More on deploying CouchDB for I Play WoW
So its been well over 48 hours with CouchDB as a major data source for the I Play WoW Facebook application. It has been a lot of fun moving over to it and rethinking the way that some things are being done. This is sort of a quick overview of why I wanted to move over and what I got and lost doing so.
CouchDB represents where data storage systems are going and I want to know as much about it as possible. The data structures that I Play WoW uses lend themselves to CouchDB very well. I also really like the model that CouchDB follows with document revisions.

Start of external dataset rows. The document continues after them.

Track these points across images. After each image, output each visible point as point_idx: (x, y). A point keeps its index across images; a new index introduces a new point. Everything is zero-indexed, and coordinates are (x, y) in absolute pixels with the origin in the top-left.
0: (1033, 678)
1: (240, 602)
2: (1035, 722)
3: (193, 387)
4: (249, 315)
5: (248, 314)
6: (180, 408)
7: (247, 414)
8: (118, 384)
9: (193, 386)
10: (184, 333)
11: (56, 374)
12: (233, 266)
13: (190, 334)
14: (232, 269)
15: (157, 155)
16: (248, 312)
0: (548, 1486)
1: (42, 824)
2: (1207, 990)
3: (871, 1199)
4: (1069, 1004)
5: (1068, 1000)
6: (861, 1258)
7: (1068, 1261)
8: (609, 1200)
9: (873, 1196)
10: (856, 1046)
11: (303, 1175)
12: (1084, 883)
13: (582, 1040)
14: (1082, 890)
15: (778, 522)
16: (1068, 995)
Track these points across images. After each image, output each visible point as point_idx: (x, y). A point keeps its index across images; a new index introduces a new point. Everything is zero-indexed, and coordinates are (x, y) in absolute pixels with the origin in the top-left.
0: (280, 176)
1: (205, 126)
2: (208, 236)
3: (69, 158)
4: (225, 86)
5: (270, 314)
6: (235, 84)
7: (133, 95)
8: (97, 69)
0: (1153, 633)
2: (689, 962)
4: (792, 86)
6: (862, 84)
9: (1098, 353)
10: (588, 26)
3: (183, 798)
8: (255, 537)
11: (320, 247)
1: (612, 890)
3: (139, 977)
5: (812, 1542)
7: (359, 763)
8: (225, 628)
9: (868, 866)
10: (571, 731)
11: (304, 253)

- Win: I'm not bound to table columns! If I want to start supporting additional fields for characters, I just have to start using them. I don't have to perform table maintenance or require data-store downtime to develop features.
- Win: CouchDB's RESTful JSON over http interface makes caching super simple with something like Varnish. MySQL had some nifty caching internals for frequent queries, but I think the randomness of I Play WoW diminishes the value of them. To my knowledge Mnesia didn't do much at all regarding query caching.
Win: Another very nice perk to using JSON over http is that I don't need x, y or z libraries to use it. I wrote a really simple (under 200 lines) erlang module for I Play WoW and most of my testing and development just used curl.
curl -X POST --data '{ "map" : "function(doc) { if (doc.version == 2) { emit(doc.crc, [doc._id, doc._rev, doc.name, doc.version, doc.realm]); } }" }' --header "Content-Type: application/json" http://127.0.0.1:5984/iplaywow/_temp_viewWin: Views rock! Using view collation I've cut down what would be the number of queries that I have to execute. Loading a guild or realm page is now just one http request as opposed to 3-5 queries.
- Win: The flexibility of "loose" documents let me do really cool things like character versioning. With the World of Warcraft Armory crawler now using CouchDB when I fetch character information and determine that it is newer than what I'm already storing I can archive the old document and create a new character document with an incremented version. The views for characters, guilds and realms use these versions to retrieve the latest versions of characters. I'm excited about this the most because it gives me the ability to develop features that let you "diff" character versions.
- Compromise: I'm not sure if views are as snappy as Mnesia or MySQL queries. Doing direct document fetching is really quick but sometimes it takes a little longer than I expect with complex views. I'm pretty confident that as the project matures this will become less and less of an issue. Varnish also helps.
Right now the main database that I'm using has just over 350,000 documents representing characters, realms and guilds. I've got about 20 views for different things and still exploring ways to better utilize them. I'm still using Mnesia for some things, but I'm actively developing and exploring ways to move away from it.
What I really want to do is find a way to snapshot a table and freeze it on Amazon S3 or something. It'd be really cool to be able to fire up an EC2 instance the creates a replicator that dupes data up to a certain point, dumps the data to some sort of backup file, pushes it to S3 and destroys itself.